I'm considering upgrading from my current contractor saw to a hybrid saw.
I'm hope to gain improved dust collection because of the enclosed cabinet
and a smaller footprint than my current saw (a craftsman 10inch
contractor). I'm limited to 115v in my shop.
Do any of you have experience with the Delta 36-717? The reviews seem mixed
on Amazon... that makes me nervous. Would you recommend a hybrid saw by
I apologize if this has been discussed, I did some searches without success.
Check out this 'modofied' contractor saw from Jet. The dust collection
is supposed to be much better than a standard contractor saw. I don't
have one so can't say.
I just bought this saw last month and I couldn't be happier. I got a
pretty good price on it ($399.99) at Woodcraft. The saw is sweet but I
have to say I am going to string a 220 line and convert the motor to
220 as sson as I can. This thing really sucks the juice. That said,
it works like a charm with my shop vac hooked up to it.
Do yourself a favor.
Go to Sears and look CLOSELY at the 22104, 22114 and 22124 saws.

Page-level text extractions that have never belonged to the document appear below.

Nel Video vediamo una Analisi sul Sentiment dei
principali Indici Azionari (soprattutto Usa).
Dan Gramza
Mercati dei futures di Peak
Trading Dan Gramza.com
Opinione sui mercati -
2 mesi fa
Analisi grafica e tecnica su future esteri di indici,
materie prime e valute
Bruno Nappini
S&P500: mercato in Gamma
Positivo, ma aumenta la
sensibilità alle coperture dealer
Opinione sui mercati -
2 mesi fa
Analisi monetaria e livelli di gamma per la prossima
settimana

Wonderful, well-performing saws built by Orion, which is run by
These saws can often be had at deep discounts.
I've had a 22114 for a few years now and couldn't be happier.
On Fri, 08 Dec 2006 15:44:00 -0800, ibarakicho wrote:
How rigid is the fence on that?
I was looking at a 22114 in the Sears store the other day, on the one in
the store the fence had a good deal of flex in it, compared to the
Biesemeyer on the saw next to it that had no give at all, and compared to
a Ridgid at Home Depot across the street that felt like it was welded
down. I could grab the back end and wiggle it an eighth of an inch or
more easily but it felt like springing rather than something slipping.
Now, I'm fully prepared to believe that the people in the store didn't
assemble it correctly or didn't sock down all the fasteners, and am
wondering if that is in fact the case, hence my question.
I got a canvas bag from Harbor Fright for $5 and added snaps to saw and bag
for about three dollars. I have to empty it, of course, but it does collect
lots of saw dust!
If you can get a "collar" sized to fit your shop vac, add it to the bottom
of the bag (its the weight,, dear) and you can suck the dust out of it (next
Much cheaper than a new saw if the old one cuts well enough for you!
Strictly speaking I'm not limited to 115v... My Oneida dust collector is
wired for 220. I just wanted to avoid running a new line. I have a
dedicated 20a 115v line I use for my tablesaw and wanted to keep exploiting
it since it's already there.
My big concern is the dust collection. I've found my contractor saw to have
enough cutting power (Craftsman model 113.299410, contractor saw). The
open back makes it messy.. even with the DC pulling air.
The hybrids seem to address this concern... at least somewhat. I was just
curious about what folks thought. The hybrids also seem to have a slightly
smaller footprint. I *am* somewhat limited in space so a full-blown unisaw
is out of the question, I'm afraid and if the hybrid was slightly smaller,
all the more room for me in the shop.
Thanks to all the posters!
I appreciate the feedback,
Regarding the "footprint." The table top and fence will be larger than
the base of the saw. A table that is not very deep is going to make
cutting stock difficult. The length of the fence is independent of
the saw when your comparing a cabinet saw to a hybrid to a cabinet saw.
Mike, if you've got the $, I believe you will find that for the same
fence rail length, the Unisaw will have a slightly SMALLER footprint
than a standard belt-drive, motor-in-the-back contractor's saw.
When the game is over, the pawn and the king are returned to the same box.
Larry Wasserman - Baltimore Maryland - email@example.com
For 1/2 the price you can get a used unisaw that's much more sturdy and
has a 110/220 volt motor. But if you have the extra bucks to spend on
a lesser piece of equipment go for it. Plus the new saw will be more
pretty and shiney and the wood does care.